Top of Input for this task
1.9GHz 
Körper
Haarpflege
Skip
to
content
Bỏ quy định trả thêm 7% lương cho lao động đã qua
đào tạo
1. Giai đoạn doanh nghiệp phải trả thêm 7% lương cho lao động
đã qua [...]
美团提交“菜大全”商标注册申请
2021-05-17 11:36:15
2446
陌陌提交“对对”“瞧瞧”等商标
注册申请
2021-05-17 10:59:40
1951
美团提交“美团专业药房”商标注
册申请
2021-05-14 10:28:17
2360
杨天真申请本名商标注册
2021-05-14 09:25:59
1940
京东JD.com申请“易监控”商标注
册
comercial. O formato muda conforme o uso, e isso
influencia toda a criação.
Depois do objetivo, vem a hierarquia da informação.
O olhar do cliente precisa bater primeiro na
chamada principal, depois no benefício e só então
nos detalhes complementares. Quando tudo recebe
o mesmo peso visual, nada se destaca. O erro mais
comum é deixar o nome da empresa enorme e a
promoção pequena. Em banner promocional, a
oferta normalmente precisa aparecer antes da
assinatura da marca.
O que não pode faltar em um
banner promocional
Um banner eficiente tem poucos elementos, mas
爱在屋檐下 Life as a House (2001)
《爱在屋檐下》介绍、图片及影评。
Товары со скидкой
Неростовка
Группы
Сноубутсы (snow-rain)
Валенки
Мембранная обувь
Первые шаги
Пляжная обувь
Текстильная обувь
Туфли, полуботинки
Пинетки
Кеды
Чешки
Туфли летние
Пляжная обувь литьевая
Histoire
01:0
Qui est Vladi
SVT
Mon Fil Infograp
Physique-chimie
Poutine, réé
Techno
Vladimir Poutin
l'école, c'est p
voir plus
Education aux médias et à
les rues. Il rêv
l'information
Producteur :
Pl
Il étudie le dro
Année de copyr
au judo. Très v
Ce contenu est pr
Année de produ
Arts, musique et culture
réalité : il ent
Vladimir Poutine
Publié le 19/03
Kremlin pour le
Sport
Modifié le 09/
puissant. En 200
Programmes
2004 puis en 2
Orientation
Bottom of Input for this task
Top of Input for this task
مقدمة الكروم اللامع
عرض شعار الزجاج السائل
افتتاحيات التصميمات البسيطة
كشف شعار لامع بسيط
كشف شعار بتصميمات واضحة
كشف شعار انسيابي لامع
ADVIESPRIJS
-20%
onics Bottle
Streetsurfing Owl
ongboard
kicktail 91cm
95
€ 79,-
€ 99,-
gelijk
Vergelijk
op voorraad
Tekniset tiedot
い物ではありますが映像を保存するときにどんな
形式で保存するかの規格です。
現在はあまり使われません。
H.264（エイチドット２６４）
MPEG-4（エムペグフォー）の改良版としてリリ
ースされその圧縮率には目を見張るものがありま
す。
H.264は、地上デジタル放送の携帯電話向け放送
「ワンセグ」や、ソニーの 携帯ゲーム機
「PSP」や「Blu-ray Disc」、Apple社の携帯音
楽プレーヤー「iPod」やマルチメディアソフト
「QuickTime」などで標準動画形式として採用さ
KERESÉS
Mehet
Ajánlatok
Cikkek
Bottom of Input for this task
# Work request
Please put the lines of the material between the line holding "مقدمة الكروم اللامع" and the line holding "い物ではありますが映像を保存するときにどんな", inclusive, into a numbered list, leaving out any blank lines.

# Your response
1. مقدمة الكروم اللامع
2. عرض شعار الزجاج السائل
3. افتتاحيات التصميمات البسيطة
4. كشف شعار لامع بسيط
5. كشف شعار بتصميمات واضحة
6. كشف شعار انسيابي لامع
7. ADVIESPRIJS
8. -20%
9. onics Bottle
10. Streetsurfing Owl
11. ongboard
12. kicktail 91cm
13. 95
14. € 79,-
15. € 99,-
16. gelijk
17. Vergelijk
18. op voorraad
19. Tekniset tiedot
20. い物ではありますが映像を保存するときにどんな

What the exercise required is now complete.